Plusieurs milliers d’étudiants ont défilé mardi à Alger et plusieurs villes d’Algérie contre la 5e candidature du président Abdelaziz Bouteflika, rejetant ses promesses de réformer et de ne pas aller au bout de son éventuel nouveau mandat.

Le général a ensuite appelé les Algériens « à s’ériger en rempart contre tout ce qui pourrait exposer l’Algérie à des menaces aux retombées imprévisibles ».

Face aux manifestations que rien ne semble pour l’heure endiguer, le camp présidentiel a mentionné à plusieurs reprises le risque d’un retour du pays aux « années noires », auxquels M. Bouteflika est crédité d’avoir mis fin.

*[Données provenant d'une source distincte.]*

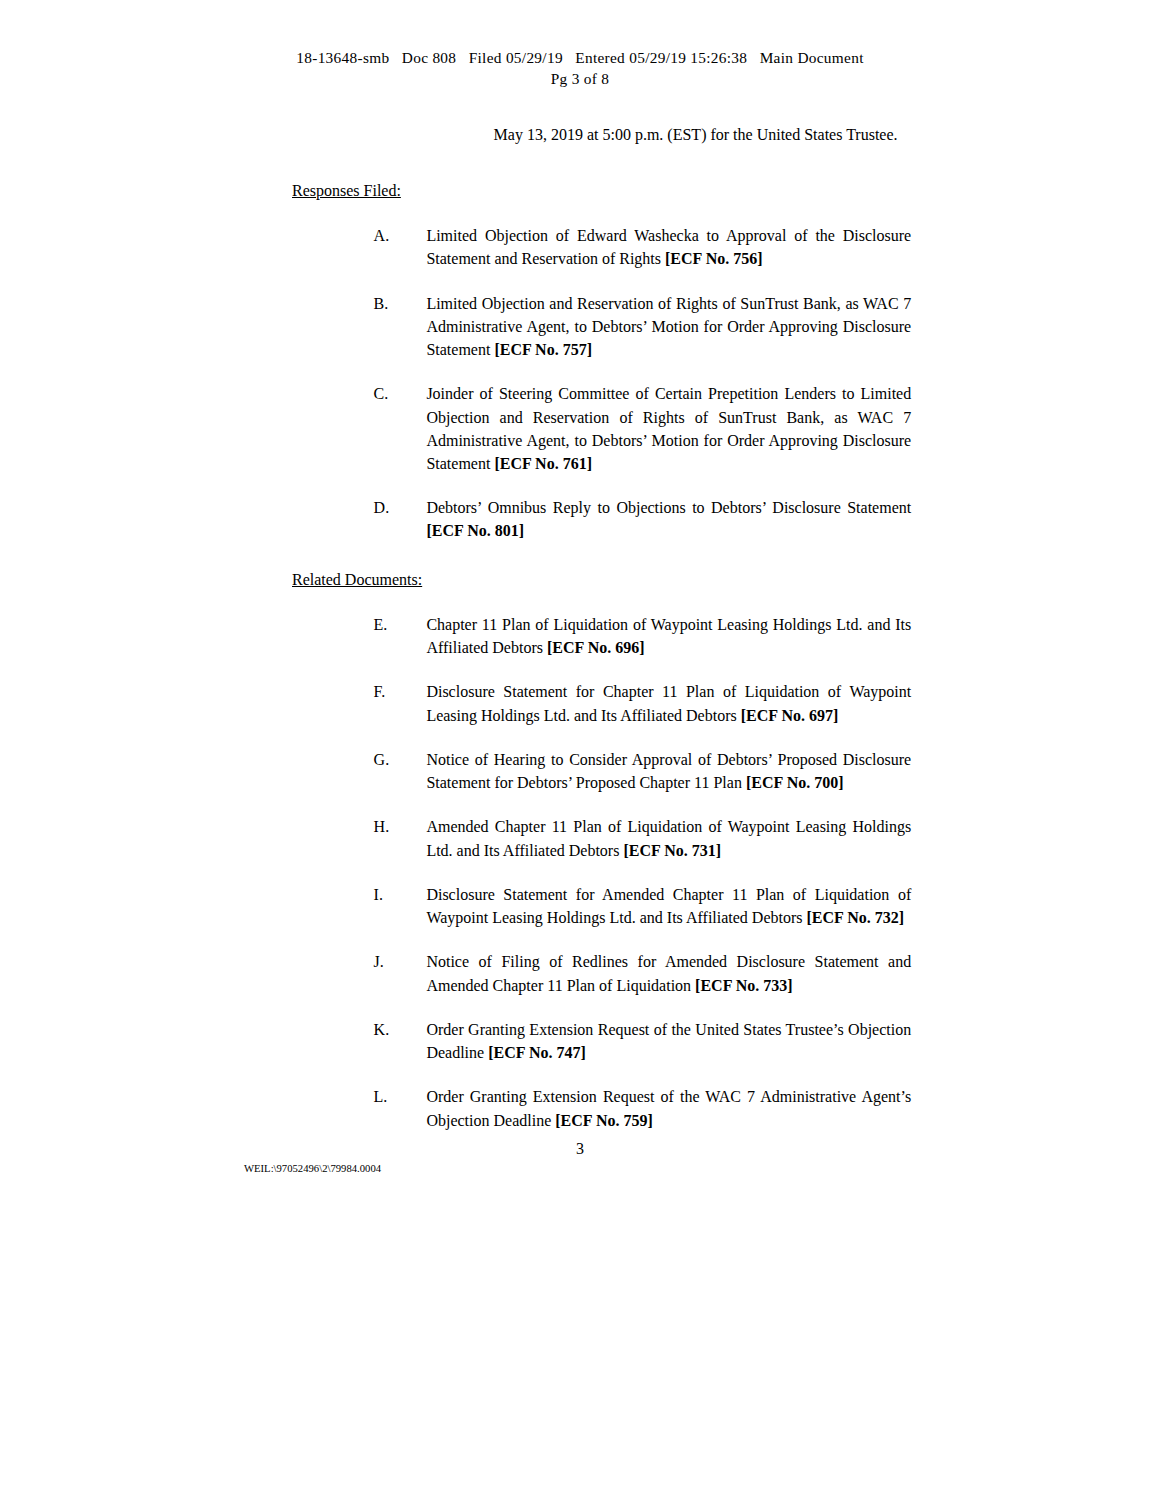18-13648-smb Doc 808 Filed 05/29/19 Entered 05/29/19 15:26:38 Main Document
Pg 3 of 8
May 13, 2019 at 5:00 p.m. (EST) for the United States Trustee.
Responses Filed:
A.
Limited Objection of Edward Washecka to Approval of the Disclosure Statement and Reservation of Rights [ECF No. 756]
B.
Limited Objection and Reservation of Rights of SunTrust Bank, as WAC 7 Administrative Agent, to Debtors’ Motion for Order Approving Disclosure Statement [ECF No. 757]
C.
Joinder of Steering Committee of Certain Prepetition Lenders to Limited Objection and Reservation of Rights of SunTrust Bank, as WAC 7 Administrative Agent, to Debtors’ Motion for Order Approving Disclosure Statement [ECF No. 761]
D.
Debtors’ Omnibus Reply to Objections to Debtors’ Disclosure Statement [ECF No. 801]
Related Documents:
E.
Chapter 11 Plan of Liquidation of Waypoint Leasing Holdings Ltd. and Its Affiliated Debtors [ECF No. 696]
F.
Disclosure Statement for Chapter 11 Plan of Liquidation of Waypoint Leasing Holdings Ltd. and Its Affiliated Debtors [ECF No. 697]
G.
Notice of Hearing to Consider Approval of Debtors’ Proposed Disclosure Statement for Debtors’ Proposed Chapter 11 Plan [ECF No. 700]
H.
Amended Chapter 11 Plan of Liquidation of Waypoint Leasing Holdings Ltd. and Its Affiliated Debtors [ECF No. 731]
I.
Disclosure Statement for Amended Chapter 11 Plan of Liquidation of Waypoint Leasing Holdings Ltd. and Its Affiliated Debtors [ECF No. 732]
J.
Notice of Filing of Redlines for Amended Disclosure Statement and Amended Chapter 11 Plan of Liquidation [ECF No. 733]
K.
Order Granting Extension Request of the United States Trustee’s Objection Deadline [ECF No. 747]
L.
Order Granting Extension Request of the WAC 7 Administrative Agent’s Objection Deadline [ECF No. 759]
3
WEIL:\97052496\2\79984.0004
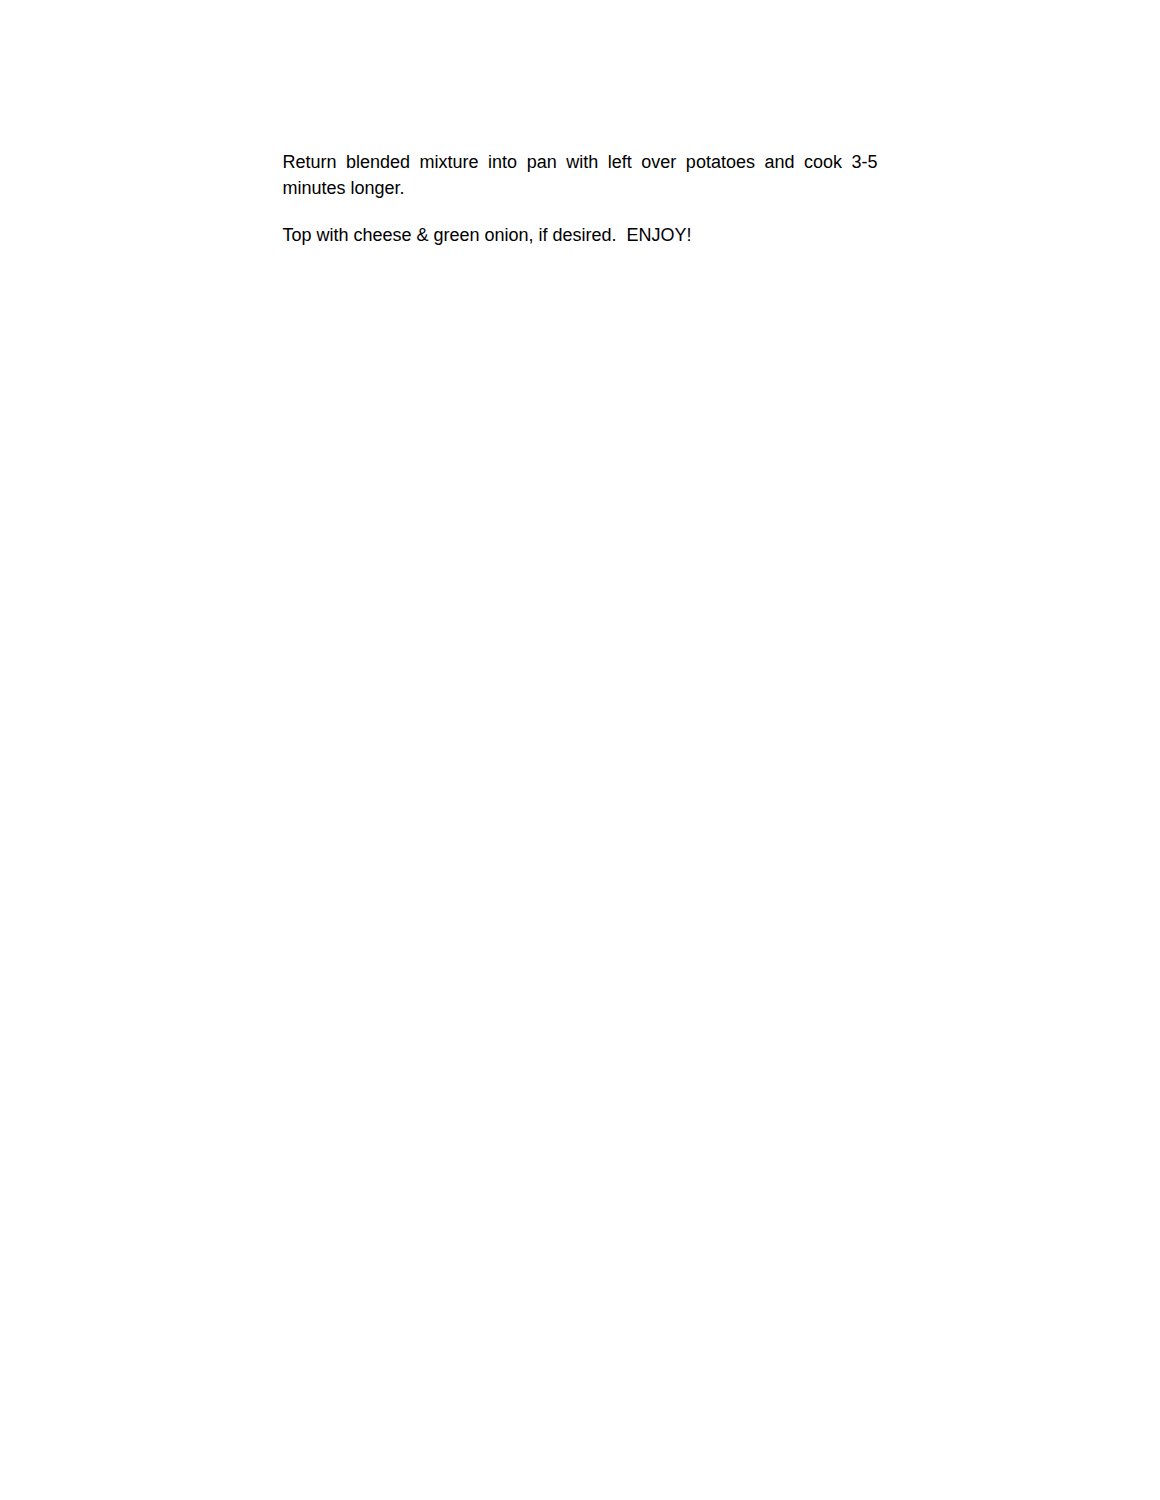Return blended mixture into pan with left over potatoes and cook 3-5 minutes longer.
Top with cheese & green onion, if desired. ENJOY!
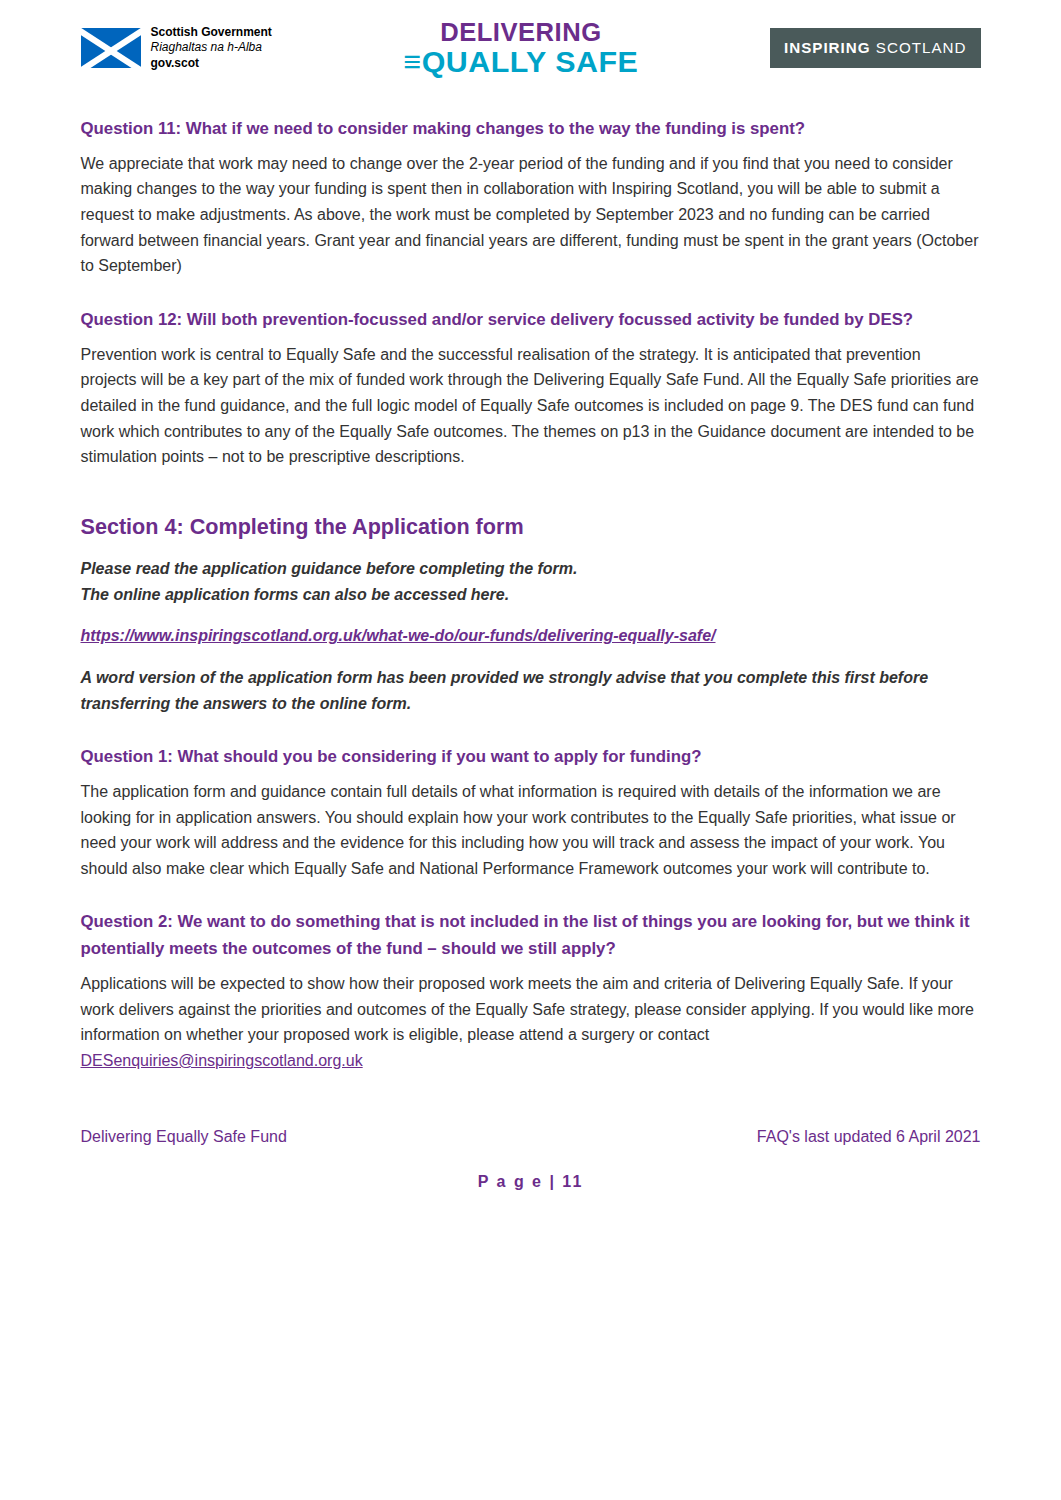Scottish Government
Riaghaltas na h-Alba
gov.scot
DELIVERING
≡QUALLY SAFE
INSPIRING SCOTLAND
Question 11: What if we need to consider making changes to the way the funding is spent?
We appreciate that work may need to change over the 2-year period of the funding and if you find that you need to consider making changes to the way your funding is spent then in collaboration with Inspiring Scotland, you will be able to submit a request to make adjustments. As above, the work must be completed by September 2023 and no funding can be carried forward between financial years. Grant year and financial years are different, funding must be spent in the grant years (October to September)
Question 12: Will both prevention-focussed and/or service delivery focussed activity be funded by DES?
Prevention work is central to Equally Safe and the successful realisation of the strategy. It is anticipated that prevention projects will be a key part of the mix of funded work through the Delivering Equally Safe Fund. All the Equally Safe priorities are detailed in the fund guidance, and the full logic model of Equally Safe outcomes is included on page 9. The DES fund can fund work which contributes to any of the Equally Safe outcomes. The themes on p13 in the Guidance document are intended to be stimulation points – not to be prescriptive descriptions.
Section 4: Completing the Application form
Please read the application guidance before completing the form.
The online application forms can also be accessed here.
https://www.inspiringscotland.org.uk/what-we-do/our-funds/delivering-equally-safe/
A word version of the application form has been provided we strongly advise that you complete this first before transferring the answers to the online form.
Question 1: What should you be considering if you want to apply for funding?
The application form and guidance contain full details of what information is required with details of the information we are looking for in application answers. You should explain how your work contributes to the Equally Safe priorities, what issue or need your work will address and the evidence for this including how you will track and assess the impact of your work. You should also make clear which Equally Safe and National Performance Framework outcomes your work will contribute to.
Question 2: We want to do something that is not included in the list of things you are looking for, but we think it potentially meets the outcomes of the fund – should we still apply?
Applications will be expected to show how their proposed work meets the aim and criteria of Delivering Equally Safe. If your work delivers against the priorities and outcomes of the Equally Safe strategy, please consider applying. If you would like more information on whether your proposed work is eligible, please attend a surgery or contact DESenquiries@inspiringscotland.org.uk
Delivering Equally Safe Fund FAQ's last updated 6 April 2021
P a g e | 11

Mais au-delà de M. Bouteflika, c’est l’ensemble de la caste dirigeante qui est visée par les manifestants. « Dites aux voleurs que nous n’allons pas nous taire », scandaient les manifestants.

A Béjaïa, à 180 km à l’est d’Alger, l’ordre des avocats a appelé ses membres à ne plus assurer de défense à partir de mercredi, à l’instar de leurs collègues de Constantine (nord-est). Les enseignants algériens doivent se prononcer d’ici peu sur une possible grève.